TEXT SHOWN:
I got a letter back June 5 from the program analyst, indicating he had forwarded my FOIA request to the keeper of those records: the U.S. Army Legal Services Agency at the U.S. Army Court of Criminal Appeals, Fort Belvoir, Virginia.
After hearing nothing for six weeks, I have repeatedly called the phone number listed on the FOIA response. No one answers this phone. The voicemail, not surprisingly, is full.
Next stop: the Army's FOIA Liaison!
The arrest last week of a Little Canada chiropractor on charges of sexually assaulting a patient followed a long disciplinary record with the Minnesota Board of Chiropractic Examiners, my colleague Chao Xiong reported. The records showed that Paul D. Thompson had a history of improper touching patients, and an evaluator for the board reported in 2004 that Thompson had "interpersonal and sexual behavior problems." While the board had taken disciplinary action, Thompson had never faced any criminal charges.
If Thompson is convicted of a sex offense, the board will not be allowed to give him his license back. That wasn't always the case. In 2010, the Star Tribune reported how a chiropractor went back into practice after serving time in jail for assaulting patients. The board said it was required to do so under state law that encourages the rehabilitation of ex-offenders.
With the support of the Minnesota Chiropractic Association, the Legislature voted that year to require the board to withhold licenses from anyone convicted of most sex offenses. The Board of Medical Practice, which licenses doctors, already has that policy. This year, the Legislature extended a similar ban to the Board of Nursing, which licenses the largest number of health professionals in Minnesota, after a Star Tribune investigative series revealed that some nurses were convicted sex offenders.
Lawmakers considered at one time extending the ban to all health licensing boards, But for now, they seem content to restrict professions one at a time after revelations that sex offenders are once again trusted with patients.

REQUIRED WORK: Pick up the text on FOIA records and Minnesota licensing boards right after its final sentence and keep it going.

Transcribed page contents

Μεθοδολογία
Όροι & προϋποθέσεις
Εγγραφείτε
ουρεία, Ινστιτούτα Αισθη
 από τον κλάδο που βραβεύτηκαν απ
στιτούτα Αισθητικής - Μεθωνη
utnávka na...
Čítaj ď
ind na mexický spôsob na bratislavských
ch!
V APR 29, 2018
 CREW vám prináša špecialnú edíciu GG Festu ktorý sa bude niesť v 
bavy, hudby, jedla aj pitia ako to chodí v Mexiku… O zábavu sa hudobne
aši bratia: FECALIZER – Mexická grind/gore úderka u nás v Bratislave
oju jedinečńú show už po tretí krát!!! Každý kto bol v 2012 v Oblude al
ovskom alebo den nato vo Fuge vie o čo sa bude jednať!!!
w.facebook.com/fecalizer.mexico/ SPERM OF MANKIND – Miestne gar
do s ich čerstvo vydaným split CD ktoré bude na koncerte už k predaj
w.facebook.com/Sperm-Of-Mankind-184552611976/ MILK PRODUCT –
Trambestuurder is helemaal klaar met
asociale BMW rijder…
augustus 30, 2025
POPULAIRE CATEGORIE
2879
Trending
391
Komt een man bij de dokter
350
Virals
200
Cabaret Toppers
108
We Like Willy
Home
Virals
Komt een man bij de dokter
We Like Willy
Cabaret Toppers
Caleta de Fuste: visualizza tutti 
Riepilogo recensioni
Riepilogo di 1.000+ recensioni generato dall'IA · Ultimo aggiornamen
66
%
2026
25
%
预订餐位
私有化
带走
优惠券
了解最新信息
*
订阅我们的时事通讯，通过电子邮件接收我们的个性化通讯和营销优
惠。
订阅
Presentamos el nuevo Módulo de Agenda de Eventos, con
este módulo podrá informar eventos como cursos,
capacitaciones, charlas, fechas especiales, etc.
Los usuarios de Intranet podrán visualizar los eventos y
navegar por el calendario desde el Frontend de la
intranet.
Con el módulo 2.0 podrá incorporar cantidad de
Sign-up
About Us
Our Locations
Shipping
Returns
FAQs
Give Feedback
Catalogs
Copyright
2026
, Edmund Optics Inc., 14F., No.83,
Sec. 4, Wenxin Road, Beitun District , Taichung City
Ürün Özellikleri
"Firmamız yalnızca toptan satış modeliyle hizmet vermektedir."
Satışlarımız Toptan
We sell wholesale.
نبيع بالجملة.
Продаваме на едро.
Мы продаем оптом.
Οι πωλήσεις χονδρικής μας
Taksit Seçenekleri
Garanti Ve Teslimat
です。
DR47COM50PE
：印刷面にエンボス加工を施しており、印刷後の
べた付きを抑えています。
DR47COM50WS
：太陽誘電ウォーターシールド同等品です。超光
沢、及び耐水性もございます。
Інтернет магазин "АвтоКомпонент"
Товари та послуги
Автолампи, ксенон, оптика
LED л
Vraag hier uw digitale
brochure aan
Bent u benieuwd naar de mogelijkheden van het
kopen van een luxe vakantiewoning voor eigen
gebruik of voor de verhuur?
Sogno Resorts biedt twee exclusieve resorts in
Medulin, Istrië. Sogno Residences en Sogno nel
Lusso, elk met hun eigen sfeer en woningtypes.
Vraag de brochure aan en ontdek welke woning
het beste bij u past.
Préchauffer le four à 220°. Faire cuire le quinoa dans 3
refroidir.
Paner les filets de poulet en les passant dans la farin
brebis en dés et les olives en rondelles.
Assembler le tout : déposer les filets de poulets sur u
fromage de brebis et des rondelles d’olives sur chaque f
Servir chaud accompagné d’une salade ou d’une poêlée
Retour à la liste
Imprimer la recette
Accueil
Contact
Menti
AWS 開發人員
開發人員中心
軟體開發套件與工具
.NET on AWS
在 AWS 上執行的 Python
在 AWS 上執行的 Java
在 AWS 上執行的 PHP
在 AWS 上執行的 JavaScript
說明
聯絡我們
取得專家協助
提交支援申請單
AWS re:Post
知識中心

TASK RESULT:
Taxi driver Patrick Murphy's trouble with the city of St. Paul began with an encounter with police in a Super America station at Snelling and Englewood last October. The police, who were watching the station, nabbed a guy they suspected of buying a dime bag of marijuana inside Murphy's taxi. A judge's ruling lays out what happened after police approached Murphy, here called the "Licensee":
Licensee admitted to police, following notice of his Miranda rights, that he had sold marijuana to a particular man inside Licensee’s taxicab and that he had previously sold marijuana to that man. Licensee admitted that he had additional marijuana in his taxi cab as well as “meth.” Licensee advised the police that he did not sell “meth,” but rather used it himself to help with long hours driving his taxicab.
Despite what appeared to be a full confession, Murphy was never booked or prosecuted for any crime. Still, the city found out about the situation and sent him a letter May 9 indicated it intended to revoke his license, saying his actions violated city ordinances.
Murphy appealed the case to the Office of Administrative Hearings. On July 3, Administrative Law Judge Jim Mortenson recommended upholding the city's decision. Mortenson noted that Murphy refused to stipulate to the facts, but did not challenge them with specifics or offer a different story.
"The city of St. Paul, and the public in general, are entitled to be safe from the potential violence often associated with illegal drug trafficking and impaired driving," the judge wrote. "The revocation of the license, in this case, is a logical remedy to mitigate the risks associated with the Licensee’s admitted illegal activities in his taxicab."
I could not reach Murphy for comment. He no longer lives at the residence where his revocation order was sent.